Work to complete
Wherever the word "space" shows up in the data, report the line it sits in.

(Collected data)
----------------

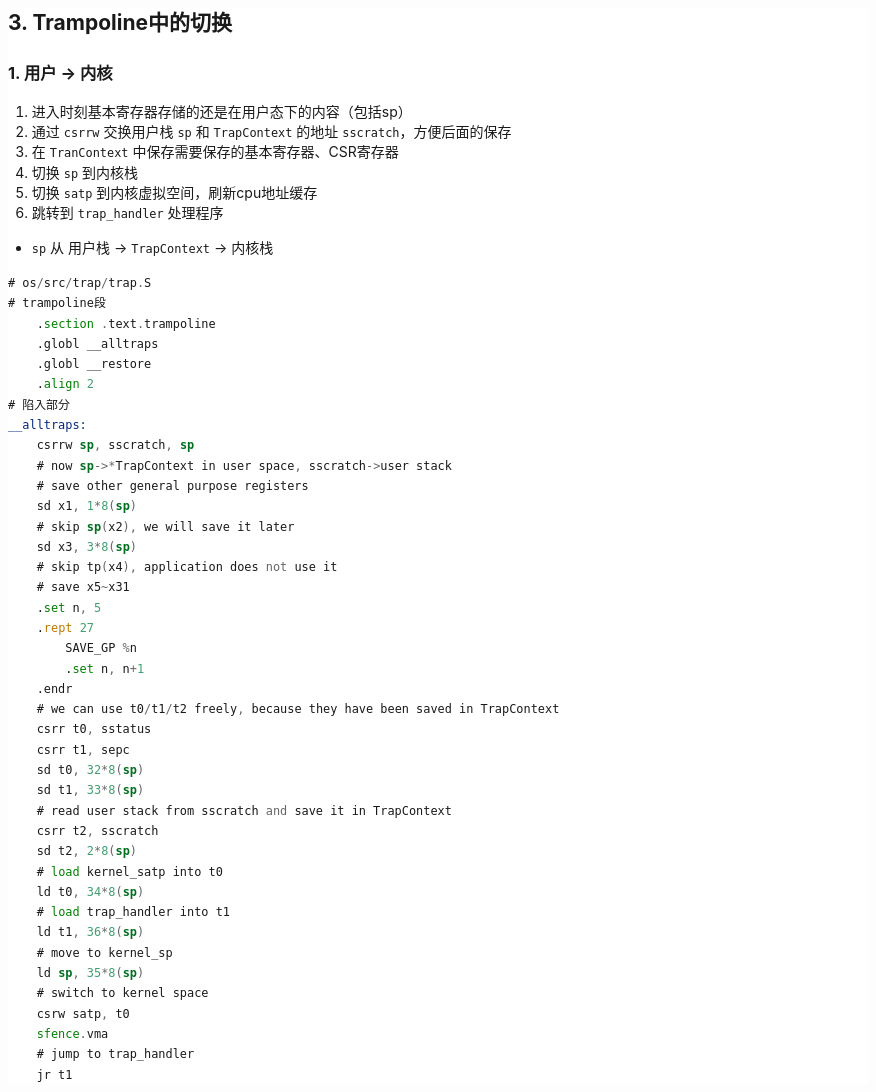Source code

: ## 3. Trampoline中的切换

### 1. 用户 -> 内核

1. 进入时刻基本寄存器存储的还是在用户态下的内容（包括sp）
2. 通过 `csrrw` 交换用户栈 `sp` 和 `TrapContext` 的地址 `sscratch`，方便后面的保存
3. 在 `TranContext` 中保存需要保存的基本寄存器、CSR寄存器
4. 切换 `sp` 到内核栈
5. 切换 `satp` 到内核虚拟空间，刷新cpu地址缓存
6. 跳转到 `trap_handler` 处理程序

* `sp` 从 用户栈 -> `TrapContext` -> 内核栈

```asm
# os/src/trap/trap.S
# trampoline段
    .section .text.trampoline
    .globl __alltraps
    .globl __restore
    .align 2
# 陷入部分
__alltraps:
    csrrw sp, sscratch, sp
    # now sp->*TrapContext in user space, sscratch->user stack
    # save other general purpose registers
    sd x1, 1*8(sp)
    # skip sp(x2), we will save it later
    sd x3, 3*8(sp)
    # skip tp(x4), application does not use it
    # save x5~x31
    .set n, 5
    .rept 27
        SAVE_GP %n
        .set n, n+1
    .endr
    # we can use t0/t1/t2 freely, because they have been saved in TrapContext
    csrr t0, sstatus
    csrr t1, sepc
    sd t0, 32*8(sp)
    sd t1, 33*8(sp)
    # read user stack from sscratch and save it in TrapContext
    csrr t2, sscratch
    sd t2, 2*8(sp)
    # load kernel_satp into t0
    ld t0, 34*8(sp)
    # load trap_handler into t1
    ld t1, 36*8(sp)
    # move to kernel_sp
    ld sp, 35*8(sp)
    # switch to kernel space
    csrw satp, t0
    sfence.vma
    # jump to trap_handler
    jr t1
```
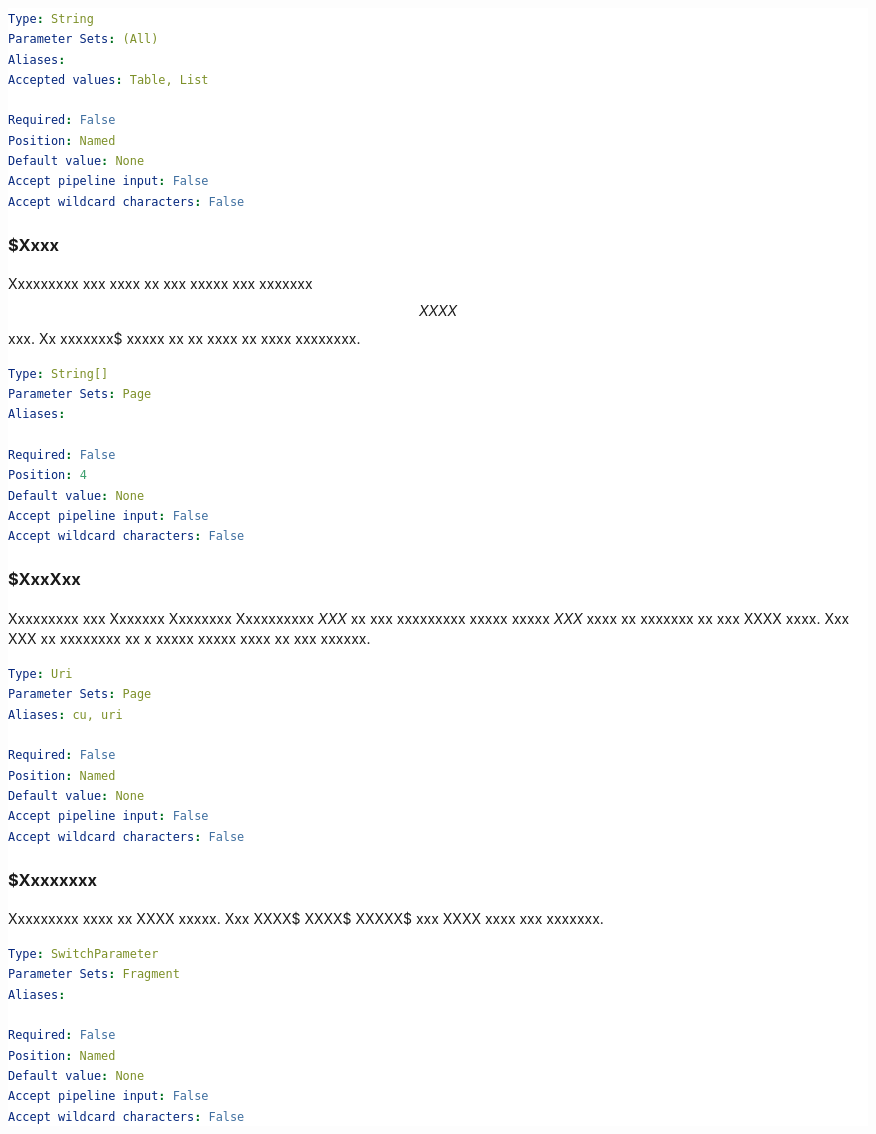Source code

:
 ```yaml
Type: String
Parameter Sets: (All)
Aliases: 
Accepted values: Table, List

Required: False
Position: Named
Default value: None
Accept pipeline input: False
Accept wildcard characters: False
```

### $Xxxx
Xxxxxxxxx xxx xxxx xx xxx xxxxx xxx xxxxxxx $$XXXX$$ xxx.
Xx xxxxxxx$ xxxxx xx xx xxxx xx xxxx xxxxxxxx.

```yaml
Type: String[]
Parameter Sets: Page
Aliases: 

Required: False
Position: 4
Default value: None
Accept pipeline input: False
Accept wildcard characters: False
```

### $XxxXxx
Xxxxxxxxx xxx Xxxxxxx Xxxxxxxx Xxxxxxxxxx $XXX$ xx xxx xxxxxxxxx xxxxx xxxxx $XXX$ xxxx xx xxxxxxx xx xxx XXXX xxxx. Xxx XXX xx xxxxxxxx xx x xxxxx xxxxx xxxx xx xxx xxxxxx.

```yaml
Type: Uri
Parameter Sets: Page
Aliases: cu, uri

Required: False
Position: Named
Default value: None
Accept pipeline input: False
Accept wildcard characters: False
```

### $Xxxxxxxx
Xxxxxxxxx xxxx xx XXXX xxxxx.
Xxx XXXX$ XXXX$ XXXXX$ xxx XXXX xxxx xxx xxxxxxx.

```yaml
Type: SwitchParameter
Parameter Sets: Fragment
Aliases: 

Required: False
Position: Named
Default value: None
Accept pipeline input: False
Accept wildcard characters: False
```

----------------

Result for this exercise
    # now sp->*TrapContext in user space, sscratch->user stack
    # switch to kernel space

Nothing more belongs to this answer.